-- Material provided follows --
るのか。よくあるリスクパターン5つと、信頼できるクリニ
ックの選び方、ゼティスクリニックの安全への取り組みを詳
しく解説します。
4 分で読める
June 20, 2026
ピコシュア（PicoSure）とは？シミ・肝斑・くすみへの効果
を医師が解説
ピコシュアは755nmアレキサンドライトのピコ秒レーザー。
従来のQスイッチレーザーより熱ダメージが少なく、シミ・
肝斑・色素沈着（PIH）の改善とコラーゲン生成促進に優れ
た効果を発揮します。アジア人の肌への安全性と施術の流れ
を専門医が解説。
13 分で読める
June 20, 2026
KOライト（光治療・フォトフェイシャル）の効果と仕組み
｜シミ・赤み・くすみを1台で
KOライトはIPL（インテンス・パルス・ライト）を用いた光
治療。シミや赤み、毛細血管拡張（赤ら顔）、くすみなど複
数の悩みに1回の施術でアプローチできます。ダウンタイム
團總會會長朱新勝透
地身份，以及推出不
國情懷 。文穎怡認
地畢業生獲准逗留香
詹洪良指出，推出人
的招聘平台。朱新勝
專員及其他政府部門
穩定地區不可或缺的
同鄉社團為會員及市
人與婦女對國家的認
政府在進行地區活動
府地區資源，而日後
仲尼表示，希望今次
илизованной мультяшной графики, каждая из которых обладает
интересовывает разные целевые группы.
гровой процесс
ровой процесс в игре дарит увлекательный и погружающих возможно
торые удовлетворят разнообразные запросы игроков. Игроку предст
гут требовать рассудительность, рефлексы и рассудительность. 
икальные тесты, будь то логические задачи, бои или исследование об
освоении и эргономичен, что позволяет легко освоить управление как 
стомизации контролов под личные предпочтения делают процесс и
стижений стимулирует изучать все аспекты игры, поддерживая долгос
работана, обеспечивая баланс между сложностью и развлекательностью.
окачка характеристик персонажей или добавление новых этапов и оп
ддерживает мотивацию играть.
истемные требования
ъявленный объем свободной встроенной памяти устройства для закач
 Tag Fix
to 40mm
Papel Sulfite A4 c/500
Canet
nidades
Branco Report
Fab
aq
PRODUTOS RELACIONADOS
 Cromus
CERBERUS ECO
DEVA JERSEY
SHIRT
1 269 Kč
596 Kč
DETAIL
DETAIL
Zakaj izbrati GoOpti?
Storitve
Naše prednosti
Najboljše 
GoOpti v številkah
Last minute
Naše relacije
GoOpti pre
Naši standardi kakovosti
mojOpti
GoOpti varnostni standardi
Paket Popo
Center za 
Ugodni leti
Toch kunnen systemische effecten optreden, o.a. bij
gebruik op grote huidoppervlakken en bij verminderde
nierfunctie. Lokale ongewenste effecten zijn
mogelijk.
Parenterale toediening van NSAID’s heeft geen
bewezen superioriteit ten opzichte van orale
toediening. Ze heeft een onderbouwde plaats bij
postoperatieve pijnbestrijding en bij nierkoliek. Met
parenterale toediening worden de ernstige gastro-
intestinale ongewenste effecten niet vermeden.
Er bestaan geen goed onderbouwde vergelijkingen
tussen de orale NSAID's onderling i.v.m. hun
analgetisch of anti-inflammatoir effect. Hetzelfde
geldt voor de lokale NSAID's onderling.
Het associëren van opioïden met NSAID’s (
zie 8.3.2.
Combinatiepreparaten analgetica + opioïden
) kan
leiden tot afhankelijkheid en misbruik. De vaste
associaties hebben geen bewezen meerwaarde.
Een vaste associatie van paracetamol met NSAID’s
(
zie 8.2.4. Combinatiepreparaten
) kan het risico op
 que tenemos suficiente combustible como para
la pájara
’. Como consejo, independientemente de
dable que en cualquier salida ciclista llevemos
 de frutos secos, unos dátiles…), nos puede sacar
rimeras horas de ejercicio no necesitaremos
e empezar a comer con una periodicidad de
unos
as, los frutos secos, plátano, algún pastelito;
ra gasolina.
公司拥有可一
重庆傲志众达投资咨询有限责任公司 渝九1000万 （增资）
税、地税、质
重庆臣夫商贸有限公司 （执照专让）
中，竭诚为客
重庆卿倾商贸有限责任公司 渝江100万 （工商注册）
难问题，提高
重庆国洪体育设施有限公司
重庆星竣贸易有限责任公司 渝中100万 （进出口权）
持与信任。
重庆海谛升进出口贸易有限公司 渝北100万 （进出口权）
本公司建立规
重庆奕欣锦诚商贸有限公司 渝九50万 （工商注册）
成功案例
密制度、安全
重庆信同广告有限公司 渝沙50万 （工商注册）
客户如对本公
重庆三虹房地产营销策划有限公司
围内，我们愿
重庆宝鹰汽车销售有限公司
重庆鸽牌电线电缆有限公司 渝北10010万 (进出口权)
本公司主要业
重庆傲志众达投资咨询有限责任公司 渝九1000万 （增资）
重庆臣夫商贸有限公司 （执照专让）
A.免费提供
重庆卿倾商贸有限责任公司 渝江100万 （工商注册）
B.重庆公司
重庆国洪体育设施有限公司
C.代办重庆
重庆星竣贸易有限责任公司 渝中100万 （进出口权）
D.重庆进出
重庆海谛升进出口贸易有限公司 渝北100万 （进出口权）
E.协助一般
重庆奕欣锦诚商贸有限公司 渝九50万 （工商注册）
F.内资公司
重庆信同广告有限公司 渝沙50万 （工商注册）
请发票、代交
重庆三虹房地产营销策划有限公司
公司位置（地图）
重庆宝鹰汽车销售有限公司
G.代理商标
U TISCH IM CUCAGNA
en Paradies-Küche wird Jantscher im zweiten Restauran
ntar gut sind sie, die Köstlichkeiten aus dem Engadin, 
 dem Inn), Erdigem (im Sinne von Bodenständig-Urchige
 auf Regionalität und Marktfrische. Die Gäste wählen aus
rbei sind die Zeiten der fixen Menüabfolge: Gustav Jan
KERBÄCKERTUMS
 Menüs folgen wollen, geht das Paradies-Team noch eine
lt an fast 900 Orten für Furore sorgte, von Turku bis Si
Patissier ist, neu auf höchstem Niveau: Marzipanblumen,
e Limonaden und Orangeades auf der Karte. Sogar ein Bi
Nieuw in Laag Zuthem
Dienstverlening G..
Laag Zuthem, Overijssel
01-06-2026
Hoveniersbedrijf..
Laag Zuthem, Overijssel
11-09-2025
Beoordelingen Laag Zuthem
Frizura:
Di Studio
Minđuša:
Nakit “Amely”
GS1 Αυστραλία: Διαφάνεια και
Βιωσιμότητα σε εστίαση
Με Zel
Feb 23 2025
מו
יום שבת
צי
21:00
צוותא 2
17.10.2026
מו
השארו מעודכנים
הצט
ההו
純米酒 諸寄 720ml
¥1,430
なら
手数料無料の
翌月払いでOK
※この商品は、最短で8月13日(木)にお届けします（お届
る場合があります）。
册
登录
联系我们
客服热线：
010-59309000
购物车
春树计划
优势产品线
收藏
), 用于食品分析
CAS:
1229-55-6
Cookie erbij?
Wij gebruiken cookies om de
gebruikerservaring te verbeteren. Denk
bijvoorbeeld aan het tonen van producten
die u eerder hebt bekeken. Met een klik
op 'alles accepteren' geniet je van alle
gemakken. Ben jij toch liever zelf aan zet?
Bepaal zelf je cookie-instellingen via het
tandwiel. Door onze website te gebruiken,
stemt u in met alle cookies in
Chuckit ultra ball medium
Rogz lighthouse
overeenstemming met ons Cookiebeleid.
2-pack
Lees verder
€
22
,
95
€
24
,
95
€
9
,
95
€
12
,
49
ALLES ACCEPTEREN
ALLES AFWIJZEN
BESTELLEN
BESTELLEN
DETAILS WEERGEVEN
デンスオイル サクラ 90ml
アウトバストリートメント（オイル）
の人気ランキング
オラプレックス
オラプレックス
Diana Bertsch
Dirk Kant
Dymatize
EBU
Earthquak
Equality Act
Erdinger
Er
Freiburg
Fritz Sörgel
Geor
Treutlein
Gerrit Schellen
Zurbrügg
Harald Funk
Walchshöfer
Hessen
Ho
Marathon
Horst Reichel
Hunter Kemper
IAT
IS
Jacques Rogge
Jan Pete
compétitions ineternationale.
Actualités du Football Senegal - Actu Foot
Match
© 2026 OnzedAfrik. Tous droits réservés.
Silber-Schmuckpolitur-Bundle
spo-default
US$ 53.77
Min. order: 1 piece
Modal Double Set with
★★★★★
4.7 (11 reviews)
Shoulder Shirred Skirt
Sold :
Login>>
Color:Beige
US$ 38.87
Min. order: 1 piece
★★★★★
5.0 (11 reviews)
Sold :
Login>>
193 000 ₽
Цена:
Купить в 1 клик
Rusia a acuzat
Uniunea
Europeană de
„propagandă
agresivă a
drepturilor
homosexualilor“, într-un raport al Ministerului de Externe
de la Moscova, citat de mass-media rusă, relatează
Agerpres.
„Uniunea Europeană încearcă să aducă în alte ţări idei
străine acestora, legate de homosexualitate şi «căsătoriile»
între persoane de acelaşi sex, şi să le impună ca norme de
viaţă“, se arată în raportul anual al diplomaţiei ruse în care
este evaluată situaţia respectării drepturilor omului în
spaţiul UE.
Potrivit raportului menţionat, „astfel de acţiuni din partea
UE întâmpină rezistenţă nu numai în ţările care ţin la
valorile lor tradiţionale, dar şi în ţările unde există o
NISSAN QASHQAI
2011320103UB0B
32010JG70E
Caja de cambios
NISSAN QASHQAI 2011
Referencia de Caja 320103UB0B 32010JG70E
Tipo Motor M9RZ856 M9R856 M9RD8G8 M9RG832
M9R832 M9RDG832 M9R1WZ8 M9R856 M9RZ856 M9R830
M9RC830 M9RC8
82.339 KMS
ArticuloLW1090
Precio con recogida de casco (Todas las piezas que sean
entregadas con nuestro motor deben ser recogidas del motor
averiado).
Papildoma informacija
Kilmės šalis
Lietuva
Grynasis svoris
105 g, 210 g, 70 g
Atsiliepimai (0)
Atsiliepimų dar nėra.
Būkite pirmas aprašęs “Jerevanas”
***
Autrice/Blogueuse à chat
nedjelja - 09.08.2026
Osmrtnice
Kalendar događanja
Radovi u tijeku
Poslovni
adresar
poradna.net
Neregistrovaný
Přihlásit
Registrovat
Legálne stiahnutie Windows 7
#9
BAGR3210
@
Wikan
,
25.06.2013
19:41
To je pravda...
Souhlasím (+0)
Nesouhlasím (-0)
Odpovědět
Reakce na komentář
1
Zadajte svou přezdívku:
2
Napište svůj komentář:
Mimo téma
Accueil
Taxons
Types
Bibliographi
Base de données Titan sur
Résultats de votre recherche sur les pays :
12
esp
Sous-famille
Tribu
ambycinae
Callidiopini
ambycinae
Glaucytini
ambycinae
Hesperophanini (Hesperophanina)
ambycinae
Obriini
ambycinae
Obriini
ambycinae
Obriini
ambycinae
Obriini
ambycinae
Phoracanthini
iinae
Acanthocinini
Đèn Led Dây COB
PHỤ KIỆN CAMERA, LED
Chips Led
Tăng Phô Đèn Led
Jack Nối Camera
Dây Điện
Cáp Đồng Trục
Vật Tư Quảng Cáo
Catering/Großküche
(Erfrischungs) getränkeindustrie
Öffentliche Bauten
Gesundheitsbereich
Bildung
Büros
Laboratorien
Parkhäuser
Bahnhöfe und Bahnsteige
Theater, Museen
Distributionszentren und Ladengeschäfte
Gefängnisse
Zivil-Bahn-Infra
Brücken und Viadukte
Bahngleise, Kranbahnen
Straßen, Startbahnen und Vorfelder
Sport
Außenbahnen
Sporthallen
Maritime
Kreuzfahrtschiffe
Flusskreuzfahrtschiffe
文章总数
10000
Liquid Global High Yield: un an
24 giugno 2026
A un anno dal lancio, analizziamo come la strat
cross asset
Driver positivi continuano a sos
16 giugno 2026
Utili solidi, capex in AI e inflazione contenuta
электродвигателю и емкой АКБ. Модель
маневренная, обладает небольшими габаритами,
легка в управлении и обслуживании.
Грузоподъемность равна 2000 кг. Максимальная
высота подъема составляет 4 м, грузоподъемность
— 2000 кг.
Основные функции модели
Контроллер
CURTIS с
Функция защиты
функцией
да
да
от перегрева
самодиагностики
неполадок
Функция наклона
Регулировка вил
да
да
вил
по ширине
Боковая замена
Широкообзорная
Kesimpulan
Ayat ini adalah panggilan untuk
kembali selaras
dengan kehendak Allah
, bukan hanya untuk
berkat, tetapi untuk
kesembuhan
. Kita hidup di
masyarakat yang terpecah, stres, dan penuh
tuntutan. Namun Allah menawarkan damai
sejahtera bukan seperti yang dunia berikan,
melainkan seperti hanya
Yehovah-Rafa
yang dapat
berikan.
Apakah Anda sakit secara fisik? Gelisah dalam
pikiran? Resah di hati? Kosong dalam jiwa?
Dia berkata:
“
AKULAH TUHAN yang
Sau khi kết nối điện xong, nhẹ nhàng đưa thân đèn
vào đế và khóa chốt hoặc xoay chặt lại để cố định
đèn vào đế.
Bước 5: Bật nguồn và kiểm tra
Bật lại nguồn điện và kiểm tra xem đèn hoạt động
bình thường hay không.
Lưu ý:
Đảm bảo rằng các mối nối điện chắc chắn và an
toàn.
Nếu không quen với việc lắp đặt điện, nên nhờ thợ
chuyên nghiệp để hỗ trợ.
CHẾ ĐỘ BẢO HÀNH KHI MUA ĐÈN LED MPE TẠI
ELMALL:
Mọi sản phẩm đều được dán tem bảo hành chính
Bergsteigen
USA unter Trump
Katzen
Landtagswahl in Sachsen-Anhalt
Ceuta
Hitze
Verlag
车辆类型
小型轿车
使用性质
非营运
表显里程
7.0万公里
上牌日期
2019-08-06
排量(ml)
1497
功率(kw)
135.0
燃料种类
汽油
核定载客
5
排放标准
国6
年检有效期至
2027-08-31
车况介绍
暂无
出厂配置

-- Material provided concluded --
• Task description: Look over the material above and show each line where "care" appears.

• Result of this exercise:
viaţă“, se arată în raportul anual al diplomaţiei ruse în care
UE întâmpină rezistenţă nu numai în ţările care ţin la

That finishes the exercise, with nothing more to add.